Om Swastiastu Om

.

Pura Pasar Agung dan Melanting Gunung Salak - Renovasi Penyengker

Deretan Patung Menunggu untuk Ditempatkan

Gemuruh mesin gerinda pemotong batu terus terdengar seakan berlomba dengan denting genta Jro Mangku di Pura Pasar Agung dan Melanting Gunung Salak. Sekitar 6 orang tukang dari Bali dibantu dengan tenaga lokal terus berusaha untuk mengejar deadline sebelum odalan tanggal 31 Agustus 2012. Jejeran patung yang langsung didatangkan dari Bali tampak berjejer sedang menunggu untuk di tempatkan di bagian yang sudah ditentukan.

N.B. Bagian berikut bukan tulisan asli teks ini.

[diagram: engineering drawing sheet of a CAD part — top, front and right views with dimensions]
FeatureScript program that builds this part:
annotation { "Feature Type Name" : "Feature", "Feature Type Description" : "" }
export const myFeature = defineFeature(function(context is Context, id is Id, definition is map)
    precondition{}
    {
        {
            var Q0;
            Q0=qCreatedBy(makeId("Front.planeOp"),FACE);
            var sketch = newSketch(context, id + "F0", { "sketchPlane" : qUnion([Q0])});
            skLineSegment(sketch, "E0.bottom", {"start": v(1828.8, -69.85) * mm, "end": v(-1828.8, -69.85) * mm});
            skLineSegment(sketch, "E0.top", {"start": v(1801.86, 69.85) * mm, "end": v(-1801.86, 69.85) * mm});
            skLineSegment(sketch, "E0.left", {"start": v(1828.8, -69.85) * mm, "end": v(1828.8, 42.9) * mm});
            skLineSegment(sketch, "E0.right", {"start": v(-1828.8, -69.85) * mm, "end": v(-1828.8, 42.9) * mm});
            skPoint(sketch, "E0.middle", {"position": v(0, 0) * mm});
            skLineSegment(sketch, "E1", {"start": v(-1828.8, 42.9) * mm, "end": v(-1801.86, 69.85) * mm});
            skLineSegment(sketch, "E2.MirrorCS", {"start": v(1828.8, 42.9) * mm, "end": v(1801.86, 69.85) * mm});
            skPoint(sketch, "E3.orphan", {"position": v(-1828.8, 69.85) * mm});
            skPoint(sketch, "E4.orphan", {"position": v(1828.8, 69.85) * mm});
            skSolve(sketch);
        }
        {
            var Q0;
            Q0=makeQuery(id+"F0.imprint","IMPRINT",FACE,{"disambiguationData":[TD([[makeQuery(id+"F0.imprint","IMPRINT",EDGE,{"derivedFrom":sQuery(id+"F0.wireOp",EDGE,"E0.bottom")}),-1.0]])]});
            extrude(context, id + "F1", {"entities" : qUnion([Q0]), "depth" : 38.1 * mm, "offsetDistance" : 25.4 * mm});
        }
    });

Ya, di Pura Pasar Agung dan Melanting Gunung Salak sedang berlangsung kegiatan renovasi penyengker Pura yang mana penyengker sebelumnya sudah harus diganti.

Menurut Jro Mangku Istri, Ibu Made Sadnya, penyengker yang sedang dipasang merupakan danapunia/aturan dari umat yang secara khusus mendesign penyengker tersebut sehingga kelihatan sangat indah dan sesuai dengan lingkungannya. Umat se-Dharma yang kebetulan tangkil ke Pura Pasar Agung dan Melanting Gunung Salak bisa menyaksikan keunikan dan kekhasan penyengker Pura tersebut.

Jro Mangku Isteri sendiri sama sekali tidak menyangka bahwa penyengker Pura tersebut akan bisa dipasang dan di selesaikan sebelum odalan mengingat banyak sekali tantangan yang harus dihadapi. Tapi dengan keyakinan dan kepasrahan kehadapan Ida Sesuhunan, maka segala tantangan tersebut satu persatu bisa dihadapi dan akhirnya penyengker tersebut siap untuk di pasang.

Tampak Jro Mangku Gede juga ikut sekali-sekali memberi arahan dengan gaya humorisnya yang khas, membuat semua yang hadir tersenyum. Tidak lupa pula teh dan kopi serta kue-kue ikut menemani kesibukan di Pura tersebut.

Progress dari renovasi tersebut sudah lebih dari setengahnya, diharapkan akan selesai sebelum odalan yang akan datang. Jro Mangku Istri yang selalu ramah tersebut sudah mulai mendiskusikan acara pemelaspasan yang rencananya akan dilakukan bersamaan dengan prosesi odalan di Pura tersebut.

Ida PedandaGde Panji Sogata sendiri waktu acara Matur Piuning dan Pewintenan pada tanggal 2 Agustus 2012, seperti mendapat firasat bahwa penyengker akan selesai, meskipun belum ada tanda-tanda akan adanya renovasi. Sekali lagi ini membuktikan bahwa Ida Sesuhunan yang ber-Sthana sangat pemurah dan penuh kasih sayang terhadap umat manusia.

Jro Mangku Istri berharap dengan selesainya penyengker tersebut diharapkan umat semakin banyak yang tangkil sesuai dengan fungsi Pura untuk mengayomi umat manusia sehingga Ida Sesuhunan yang merupakan manifestasi dari Ida Sang Hyang Widhi Wasa bisa menganugerahkan kesejahteraan.

Seperti diketahui, Pura Pasar Agung dan Melanting merupakan Sthana Ida Sang Hyang Widhi Wasa dalam manifestasinya untuk menganugerahkan kesejahteraan bagi umat manusia. Umat yang punya usaha apapun bisa tangkil dan mendapat anugerah di Pura tersebut.